§ **Task**
Print every text line of all the entries below without changing anything, and omit the pictures.

Saved data entries:
——

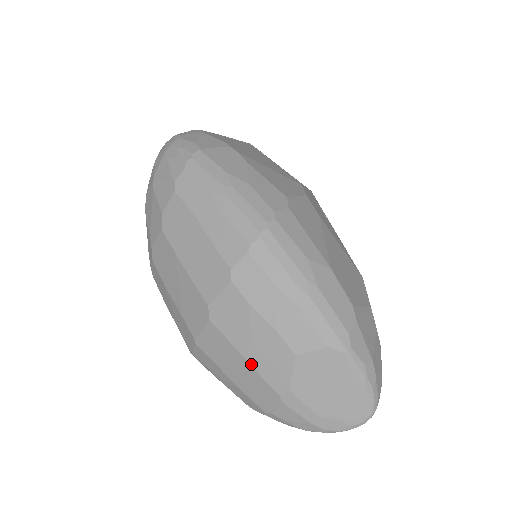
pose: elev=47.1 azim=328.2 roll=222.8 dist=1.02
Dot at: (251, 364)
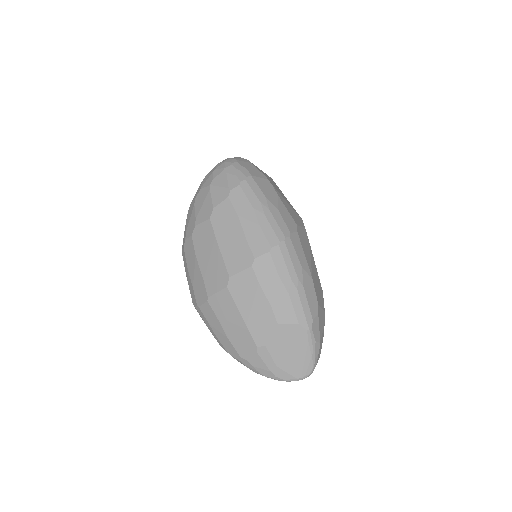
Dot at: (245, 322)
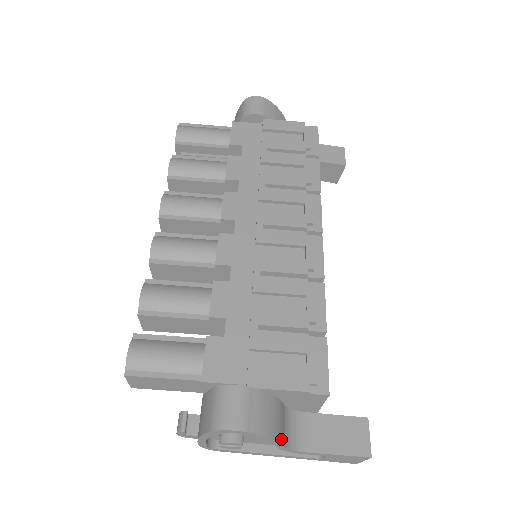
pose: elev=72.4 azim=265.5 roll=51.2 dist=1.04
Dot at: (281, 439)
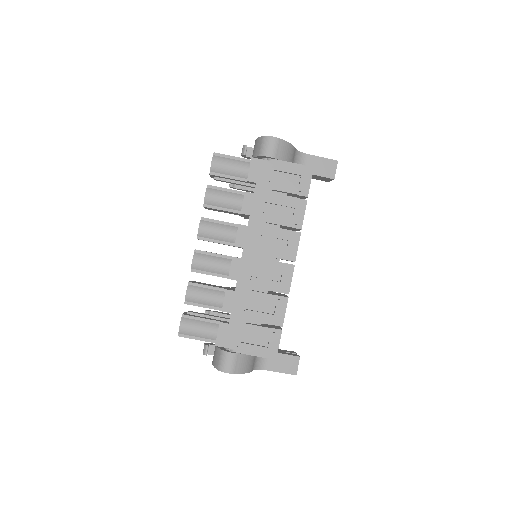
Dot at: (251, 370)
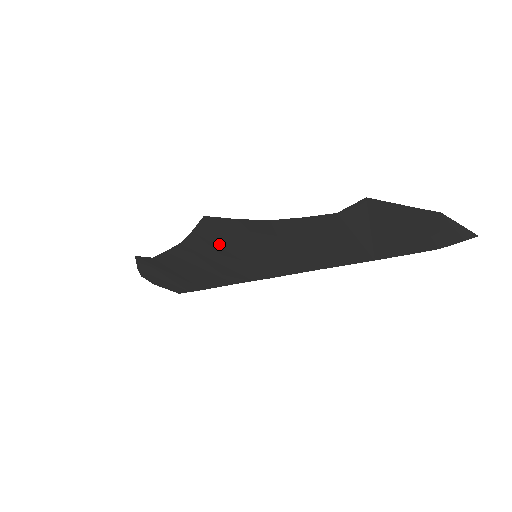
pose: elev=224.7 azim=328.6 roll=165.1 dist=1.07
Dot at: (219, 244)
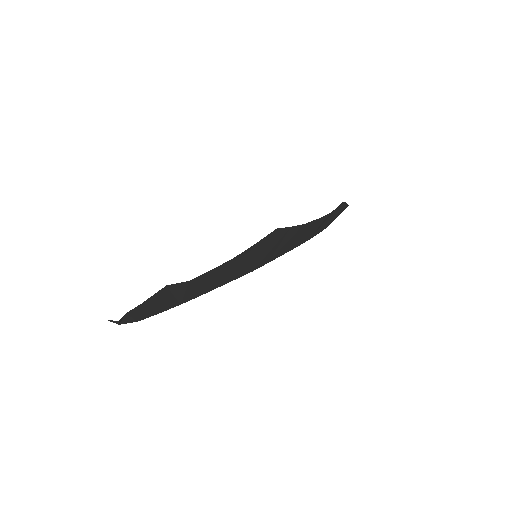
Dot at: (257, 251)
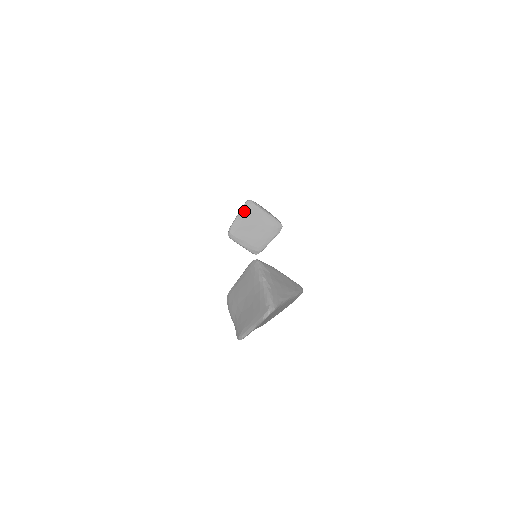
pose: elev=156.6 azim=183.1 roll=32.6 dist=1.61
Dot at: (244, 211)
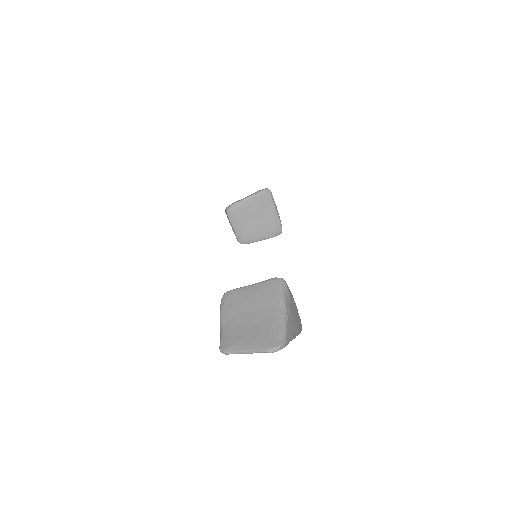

——

§ **Solution for this task**
pose: elev=47.1 azim=328.2 roll=222.8 dist=1.02
Dot at: (251, 364)
Dot at: (245, 322)
pose: elev=72.4 azim=265.5 roll=51.2 dist=1.04
Dot at: (281, 439)
Dot at: (251, 370)
pose: elev=224.7 azim=328.6 roll=165.1 dist=1.07
Dot at: (219, 244)
Dot at: (257, 251)
pose: elev=156.6 azim=183.1 roll=32.6 dist=1.61
Dot at: (244, 211)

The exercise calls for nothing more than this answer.